Why is it that the moment you have a child everyone thinks they know better than you? During the first quarter of Charly's life, I was told that the baby was too fat (where was her neck? wasn't she becoming a little too tubby?), her male-sounding name would give her a complex and cause gender-confusion, did we want a boy - was that why she was not in pink 24/7?, she needed socks the minute the temperature dropped below room temperature (try this on a baby who hated wearing socks and mittens)...and on and on it went. In my recovering-from-a-c-section haze, along with the pressure of planning the baptismal party in less than 3 weeks to the day we brought the baby home, I soon developed a way of zoning out (think of your favorite peaceful place and transport yourself there) which soon became a hardened mask to protect me from buckling under the weight of all the advice.

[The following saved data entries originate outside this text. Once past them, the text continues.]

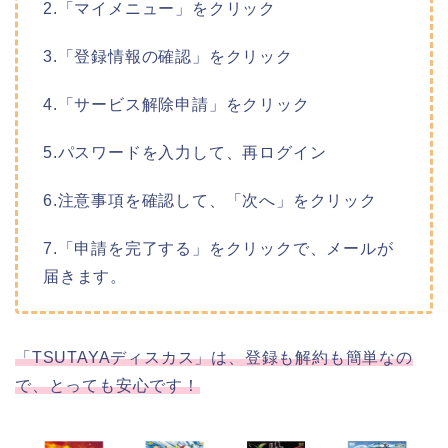
2.「マイメニュー」をクリック
3.「登録情報の確認」をクリック
4.「サービス解除申請」をクリック
5.パスワードを入力して、再ログイン
6.注意事項を確認して、「次へ」をクリック
7.「申請を完了する」をクリックで、メールが
届きます。
「TSUTAYAディスカス」は、登録も解約も簡単なの
で、とっても安心です！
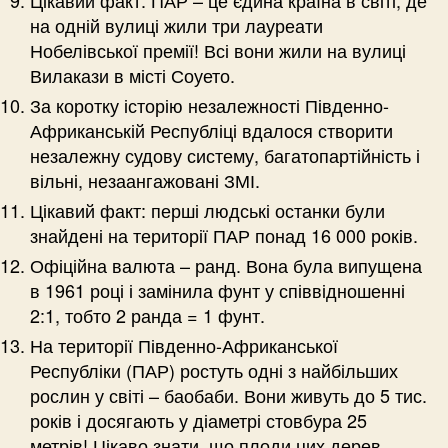
Цікавий факт: ПАР – це єдина країна в світі, де
на одній вулиці жили три лауреати
Нобелівської премії! Всі вони жили на вулиці
Вилакази в місті Соуето.
За коротку історію незалежності Південно-
Африканській Республіці вдалося створити
незалежну судову систему, багатопартійність і
вільні, незаангажовані ЗМІ.
Цікавий факт: перші людські останки були
знайдені на території ПАР понад 16 000 років.
Офіційна валюта – ранд. Вона була випущена
в 1961 році і замінила фунт у співвідношенні
2:1, тобто 2 ранда = 1 фунт.
На території Південно-Африканської
Республіки (ПАР) ростуть одні з найбільших
рослин у світі – баобаби. Вони живуть до 5 тис.
років і досягають у діаметрі стовбура 25
метрів! Цікаво знати, що плоди цих дерев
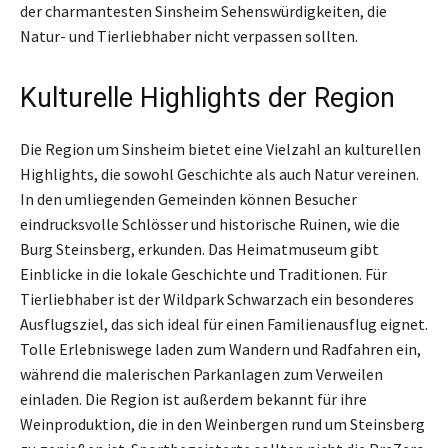
der charmantesten Sinsheim Sehenswürdigkeiten, die
Natur- und Tierliebhaber nicht verpassen sollten.
Kulturelle Highlights der Region
Die Region um Sinsheim bietet eine Vielzahl an kulturellen
Highlights, die sowohl Geschichte als auch Natur vereinen.
In den umliegenden Gemeinden können Besucher
eindrucksvolle Schlösser und historische Ruinen, wie die
Burg Steinsberg, erkunden. Das Heimatmuseum gibt
Einblicke in die lokale Geschichte und Traditionen. Für
Tierliebhaber ist der Wildpark Schwarzach ein besonderes
Ausflugsziel, das sich ideal für einen Familienausflug eignet.
Tolle Erlebniswege laden zum Wandern und Radfahren ein,
während die malerischen Parkanlagen zum Verweilen
einladen. Die Region ist außerdem bekannt für ihre
Weinproduktion, die in den Weinbergen rund um Steinsberg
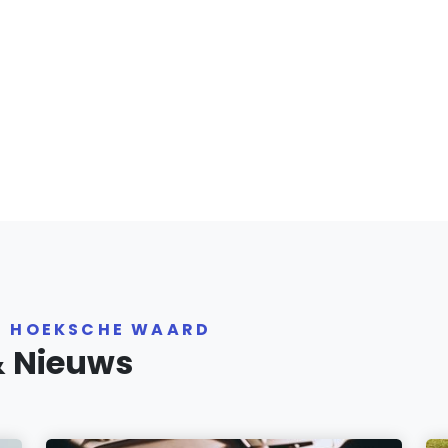
R HOEKSCHE WAARD
& Nieuws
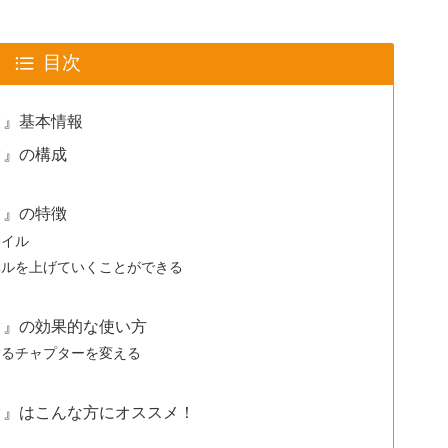
目次
ク』基本情報
ク』の構成
ク』の特徴
タイル
ベルを上げていくことができる
ック』の効果的な使い方
するチャプターを変える
ック』はこんな方にオススメ！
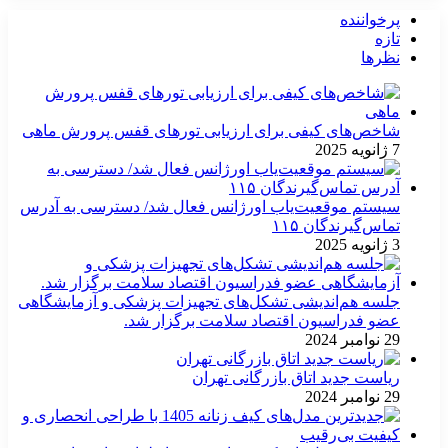
پرخواننده
تازه
نظرها
شاخص‌های کیفی برای ارزیابی تورهای قفس پرورش ماهی
7 ژانویه 2025
سیستم موقعیت‌یاب اورژانس فعال شد/ دسترسی به آدرس
تماس‌گیرندگان ۱۱۵
3 ژانویه 2025
جلسه هم‌اندیشی تشکل‌های تجهیزات پزشکی و آزمایشگاهی
عضو فدراسیون اقتصاد سلامت برگزار شد.
29 نوامبر 2024
ریاست جدید اتاق بازرگانی تهران
29 نوامبر 2024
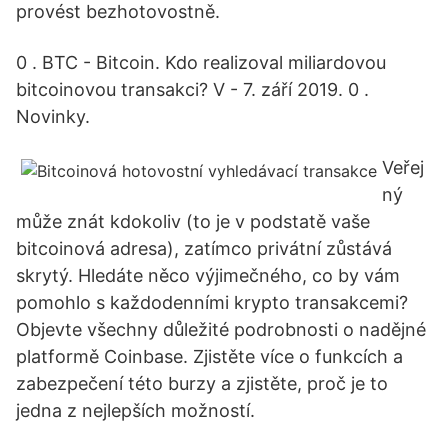
provést bezhotovostně.
0 . BTC - Bitcoin. Kdo realizoval miliardovou
bitcoinovou transakci? V - 7. září 2019. 0 .
Novinky.
Veřej
ný
může znát kdokoliv (to je v podstatě vaše
bitcoinová adresa), zatímco privátní zůstává
skrytý. Hledáte něco výjimečného, co by vám
pomohlo s každodenními krypto transakcemi?
Objevte všechny důležité podrobnosti o nadějné
platformě Coinbase. Zjistěte více o funkcích a
zabezpečení této burzy a zjistěte, proč je to
jedna z nejlepších možností.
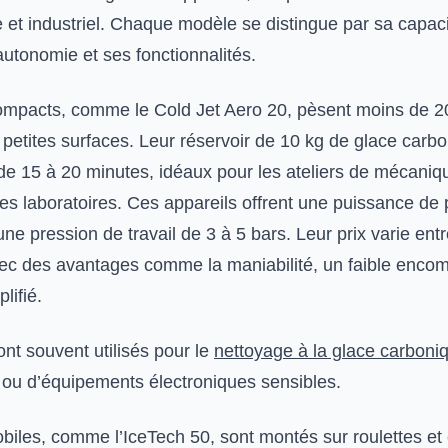
 et industriel. Chaque modèle se distingue par sa capac
autonomie et ses fonctionnalités.
ompacts, comme le Cold Jet Aero 20, pèsent moins de 20
 petites surfaces. Leur réservoir de 10 kg de glace carb
e 15 à 20 minutes, idéaux pour les ateliers de mécaniqu
es laboratoires. Ces appareils offrent une puissance de 
une pression de travail de 3 à 5 bars. Leur prix varie ent
ec des avantages comme la maniabilité, un faible enco
lifié.
nt souvent utilisés pour le
nettoyage à la glace carboni
 ou d’équipements électroniques sensibles.
iles, comme l’IceTech 50, sont montés sur roulettes et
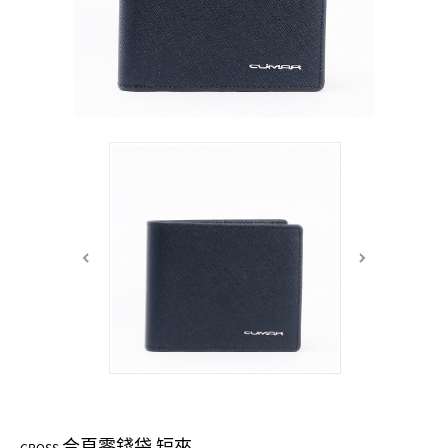
中性商品 UNISEX BAG/SLG
男士包款 MEN'S BAG
女士夾款 LADIES' WALLET
女士包款 LADIES' BAG
關於 CUMAR
男士夾款 MEN'S WALLET
中性商品 UNISEX BAG/SLG
女士夾款 LADIES' WALLET
男士皮帶 MEN'S BELT
關於 Roberta di Camerino
中性商品 UNISEX BAG/SLG
女士包款 LADIES' BAG
皮革保養 LEATHER CARE
女士夾款 LADIES' WALLET
關於 THE BRIDGE
中性商品 UNISEX BAG/SLG
合頁零錢袋 短夾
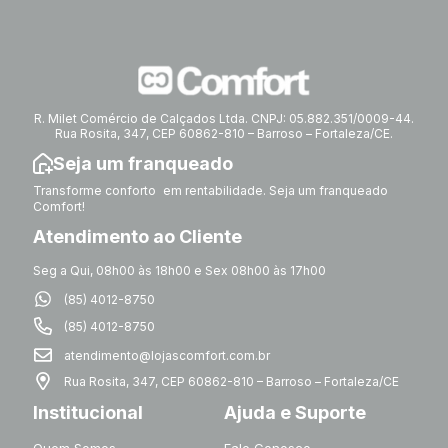
R. Milet Comércio de Calçados Ltda. CNPJ: 05.882.351/0009-44.
Rua Rosita, 347, CEP 60862-810 – Barroso – Fortaleza/CE.
Seja um franqueado
Transforme conforto em rentabilidade. Seja um franqueado
Comfort!
Atendimento ao Cliente
Seg a Qui, 08h00 às 18h00 e Sex 08h00 às 17h00
(85) 4012-8750
(85) 4012-8750
atendimento@lojascomfort.com.br
Rua Rosita, 347, CEP 60862-810 – Barroso – Fortaleza/CE
Institucional
Ajuda e Suporte
Quem Somos
Fale Conosco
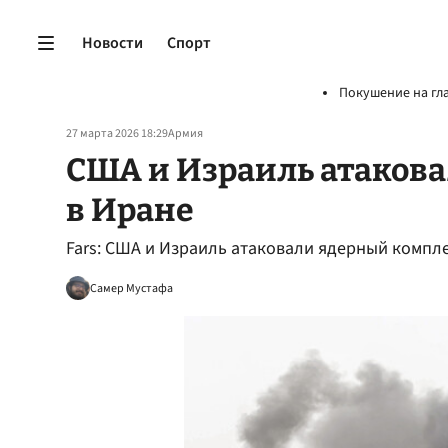
Новости
Спорт
Покушение на гл
27 марта 2026 18:29
Армия
США и Израиль атаков
в Иране
Fars: США и Израиль атаковали ядерный компл
Самер Мустафа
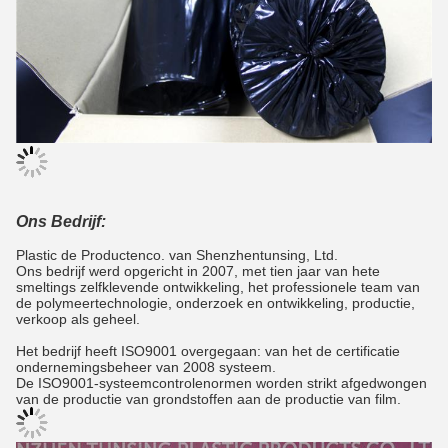
Ons Bedrijf:
Plastic de Productenco. van Shenzhentunsing, Ltd.
Ons bedrijf werd opgericht in 2007, met tien jaar van hete
smeltings zelfklevende ontwikkeling, het professionele team van
de polymeertechnologie, onderzoek en ontwikkeling, productie,
verkoop als geheel.
Het bedrijf heeft ISO9001 overgegaan: van het de certificatie
ondernemingsbeheer van 2008 systeem.
De ISO9001-systeemcontrolenormen worden strikt afgedwongen
van de productie van grondstoffen aan de productie van film.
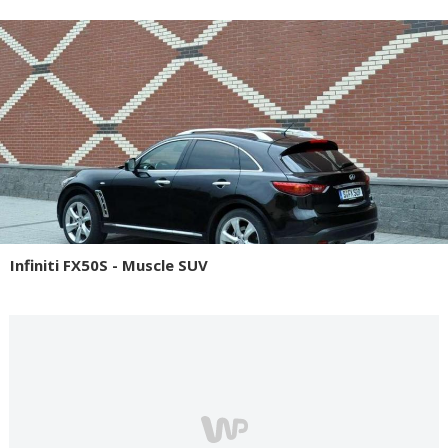
Infiniti FX50S - Muscle SUV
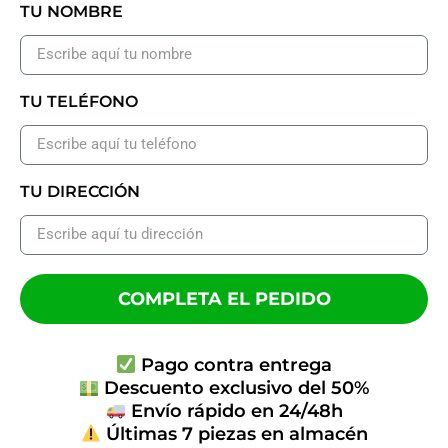
TU NOMBRE
TU TELÉFONO
TU DIRECCIÓN
COMPLETA EL PEDIDO
Pago contra entrega
Descuento exclusivo del 50%
Envío rápido en 24/48h
Últimas 7 piezas en almacén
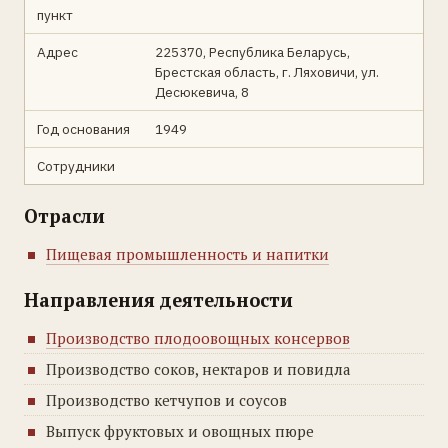
пункт
Адрес
225370, Республика Беларусь,
Брестская область, г. Ляховичи, ул.
Десюкевича, 8
Год основания
1949
Сотрудники
Отрасли
Пищевая промышленность и напитки
Направления деятельности
Производство плодоовощных консервов
Производство соков, нектаров и повидла
Производство кетчупов и соусов
Выпуск фруктовых и овощных пюре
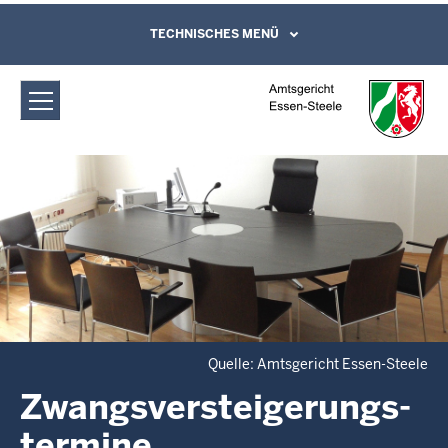
Direkt zum Inhalt
Amtsgericht Essen-Steele:
TECHNISCHES MENÜ
Leichte Sprache, Gebärdensprachenvideo
und Kontaktformular
Zwangsversteigerungs­termine
Quelle: Amtsgericht Essen-Steele
Zwangsversteigerungs­
termine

Two years later, I am still getting hit with it, but I've now developed a sense of humor (and this blog) to keep my wits about me.

I've learned that parenting is something which everyone will always have an opinion on. Best of all, I've learned to keep my mouth shut and not argue back and defend my parenting style. After all, Charly is healthy, happy, knows her Matisse from Van Gogh, her Gucci from Hermes, hiphop from jazz, and most of all, loves, loves, loves to read. Pepe and Riggs are her best friends and they have not bitten each other. Despite her guy-sounding name, she is a girly girl who says 'yuck' when handling wet clay. Yet she is also rugged enough to put on her favorite baseball cap backside forward.

The bottom line: we all know our children best. And because no two children are alike, you can only take what you think will work and screen out the rest. And pray, pray, pray.

Yes, I do give mommy advice, but only when asked or when comparing notes.

And yes, I do resist the urge to pat pregnant women's tummies and ask if it's a girl or boy.